# Why is my HDR grainy?



## ReticentEnigma (Apr 7, 2008)

I bought the best camera I could afford a few years ago (Canon S2)

and pics turn out great for everything I've used it for, but I've recently tried a little HDR, and they always seem to turn out grainy.

I've tried Paint Shop Pro, Photomatix, and have had best results with MediaChance HDR; but they all look grainy.

Any ideas?


----------



## RKW3 (Apr 8, 2008)

Triple the shots = Triple the noise (kinda)

The camera is a limit too, if you had a DSLR the noise would be less noticeable. Just try to shoot at low ISO's on your individual shots.


----------



## Garbz (Apr 8, 2008)

HDR makes the dark points light. Yes it uses an image for that, but it also uses an approximation across all images. In this point it usually brings out some grain just like it would if you took the curves tool in photoshop to bring up the dark a bit. Although HDR looks much better.
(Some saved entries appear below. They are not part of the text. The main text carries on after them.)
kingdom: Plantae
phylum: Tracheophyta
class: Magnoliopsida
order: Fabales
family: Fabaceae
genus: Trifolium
The grain is much worse if you even attempt to make a HDR using an single exposure.


----------



## ReticentEnigma (Apr 8, 2008)

RKW3 said:
			
		

> Triple the shots = Triple the noise (kinda)
> 
> The camera is a limit too, if you had a DSLR the noise would be less noticeable. Just try to shoot at low ISO's on your individual shots.



These two are ISO 100.

Each individual shot looks great; It's only when I combine them that the noise appears.


----------



## TamiyaGuy (Apr 9, 2008)

Even at ISO 100, P&S photos (especially when turned into HDR) can become really grainy. I'm afraid you won't get much less grainy results unless you get a DSLR. Nevertheless, I think the grain in pic 1 looks really nice, gives it a character, and I can't really see that much grain in Image 2.


----------



## asfixiate (Apr 9, 2008)

I actually like the first one.  Looks like it was painted.


----------



## HailttRedskins (Apr 9, 2008)

I was thinking the same about #1, I actually like it


----------